◆ Provided material ◆
— start —

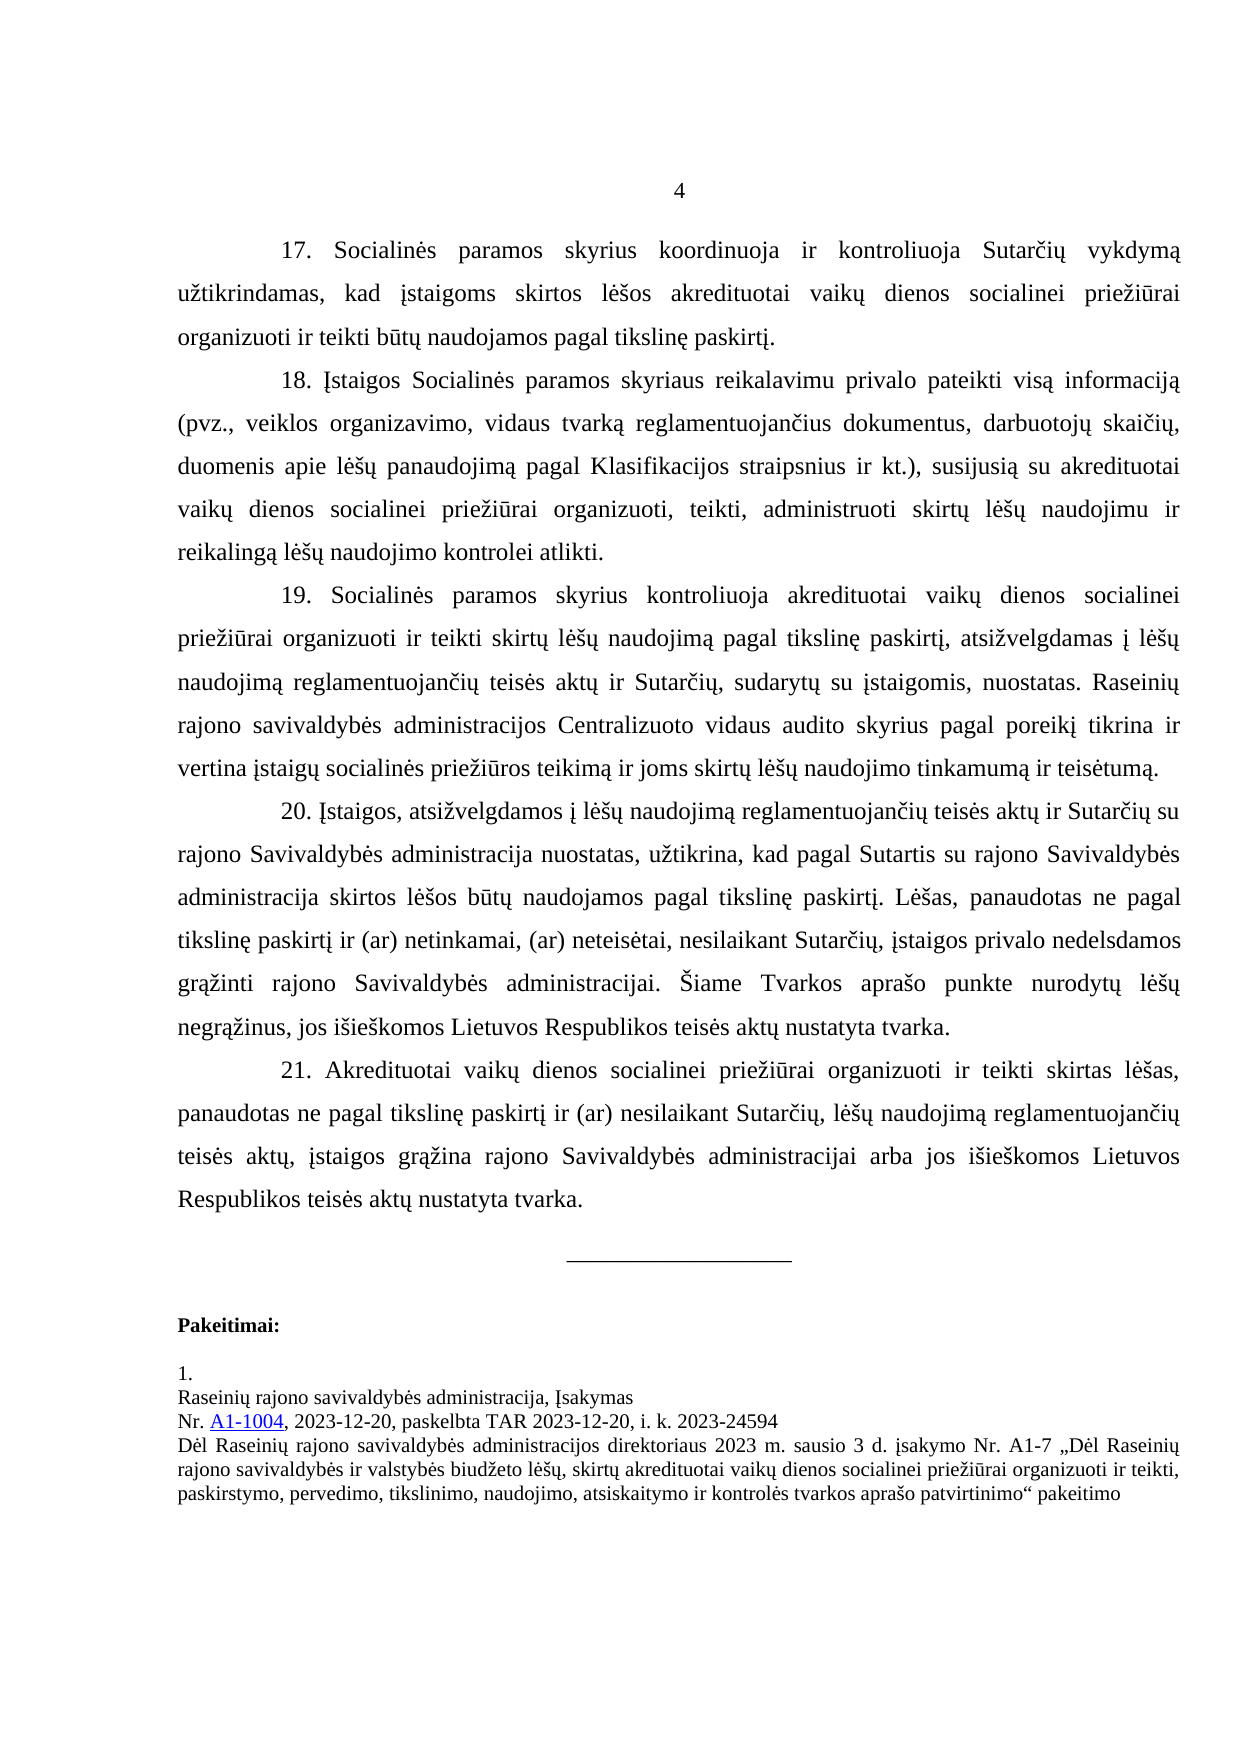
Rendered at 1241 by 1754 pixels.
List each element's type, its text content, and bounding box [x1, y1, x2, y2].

text 19. Socialinės paramos skyrius kontroliuoja akredituotai vaikų dienos socialinei priežiūrai organizuoti ir teikti skirtų lėšų naudojimą pagal tikslinę paskirtį, atsižvelgdamas į lėšų naudojimą reglamentuojančių teisės aktų ir Sutarčių, sudarytų su įstaigomis, nuostatas. Raseinių rajono savivaldybės administracijos Centralizuoto vidaus audito skyrius pagal poreikį tikrina ir vertina įstaigų socialinės priežiūros teikimą ir joms skirtų lėšų naudojimo tinkamumą ir teisėtumą. [177, 580, 1181, 782]
text Nr. A1-1004, 2023-12-20, paskelbta TAR 2023-12-20, i. k. 2023-24594 [177, 1409, 1181, 1433]
text 18. Įstaigos Socialinės paramos skyriaus reikalavimu privalo pateikti visą informaciją (pvz., veiklos organizavimo, vidaus tvarką reglamentuojančius dokumentus, darbuotojų skaičių, duomenis apie lėšų panaudojimą pagal Klasifikacijos straipsnius ir kt.), susijusią su akredituotai vaikų dienos socialinei priežiūrai organizuoti, teikti, administruoti skirtų lėšų naudojimu ir reikalingą lėšų naudojimo kontrolei atlikti. [177, 365, 1181, 566]
text Dėl Raseinių rajono savivaldybės administracijos direktoriaus 2023 m. sausio 3 d. įsakymo Nr. A1-7 „Dėl Raseinių rajono savivaldybės ir valstybės biudžeto lėšų, skirtų akredituotai vaikų dienos socialinei priežiūrai organizuoti ir teikti, paskirstymo, pervedimo, tikslinimo, naudojimo, atsiskaitymo ir kontrolės tvarkos aprašo patvirtinimo“ pakeitimo [177, 1433, 1181, 1505]
text 1. [177, 1361, 1181, 1385]
text Pakeitimai: [177, 1313, 1181, 1337]
text Raseinių rajono savivaldybės administracija, Įsakymas [177, 1385, 1181, 1409]
text 21. Akredituotai vaikų dienos socialinei priežiūrai organizuoti ir teikti skirtas lėšas, panaudotas ne pagal tikslinę paskirtį ir (ar) nesilaikant Sutarčių, lėšų naudojimą reglamentuojančių teisės aktų, įstaigos grąžina rajono Savivaldybės administracijai arba jos išieškomos Lietuvos Respublikos teisės aktų nustatyta tvarka. [177, 1055, 1181, 1213]
text 20. Įstaigos, atsižvelgdamos į lėšų naudojimą reglamentuojančių teisės aktų ir Sutarčių su rajono Savivaldybės administracija nuostatas, užtikrina, kad pagal Sutartis su rajono Savivaldybės administracija skirtos lėšos būtų naudojamos pagal tikslinę paskirtį. Lėšas, panaudotas ne pagal tikslinę paskirtį ir (ar) netinkamai, (ar) neteisėtai, nesilaikant Sutarčių, įstaigos privalo nedelsdamos grąžinti rajono Savivaldybės administracijai. Šiame Tvarkos aprašo punkte nurodytų lėšų negrąžinus, jos išieškomos Lietuvos Respublikos teisės aktų nustatyta tvarka. [177, 796, 1181, 1040]
text 17. Socialinės paramos skyrius koordinuoja ir kontroliuoja Sutarčių vykdymą užtikrindamas, kad įstaigoms skirtos lėšos akredituotai vaikų dienos socialinei priežiūrai organizuoti ir teikti būtų naudojamos pagal tikslinę paskirtį. [177, 235, 1181, 350]
text __________________ [177, 1227, 1181, 1265]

— end —

◆ Do this ◆
Echo the lines of data starting at the one containing "text 19. Socialinės" and ending at the one containing "text Raseinių rajono", each reproduced verbatim.

◆ Answer to this exercise ◆
text 19. Socialinės paramos skyrius kontroliuoja akredituotai vaikų dienos socialinei priežiūrai organizuoti ir teikti skirtų lėšų naudojimą pagal tikslinę paskirtį, atsižvelgdamas į lėšų naudojimą reglamentuojančių teisės aktų ir Sutarčių, sudarytų su įstaigomis, nuostatas. Raseinių rajono savivaldybės administracijos Centralizuoto vidaus audito skyrius pagal poreikį tikrina ir vertina įstaigų socialinės priežiūros teikimą ir joms skirtų lėšų naudojimo tinkamumą ir teisėtumą. [177, 580, 1181, 782]
text Nr. A1-1004, 2023-12-20, paskelbta TAR 2023-12-20, i. k. 2023-24594 [177, 1409, 1181, 1433]
text 18. Įstaigos Socialinės paramos skyriaus reikalavimu privalo pateikti visą informaciją (pvz., veiklos organizavimo, vidaus tvarką reglamentuojančius dokumentus, darbuotojų skaičių, duomenis apie lėšų panaudojimą pagal Klasifikacijos straipsnius ir kt.), susijusią su akredituotai vaikų dienos socialinei priežiūrai organizuoti, teikti, administruoti skirtų lėšų naudojimu ir reikalingą lėšų naudojimo kontrolei atlikti. [177, 365, 1181, 566]
text Dėl Raseinių rajono savivaldybės administracijos direktoriaus 2023 m. sausio 3 d. įsakymo Nr. A1-7 „Dėl Raseinių rajono savivaldybės ir valstybės biudžeto lėšų, skirtų akredituotai vaikų dienos socialinei priežiūrai organizuoti ir teikti, paskirstymo, pervedimo, tikslinimo, naudojimo, atsiskaitymo ir kontrolės tvarkos aprašo patvirtinimo“ pakeitimo [177, 1433, 1181, 1505]
text 1. [177, 1361, 1181, 1385]
text Pakeitimai: [177, 1313, 1181, 1337]
text Raseinių rajono savivaldybės administracija, Įsakymas [177, 1385, 1181, 1409]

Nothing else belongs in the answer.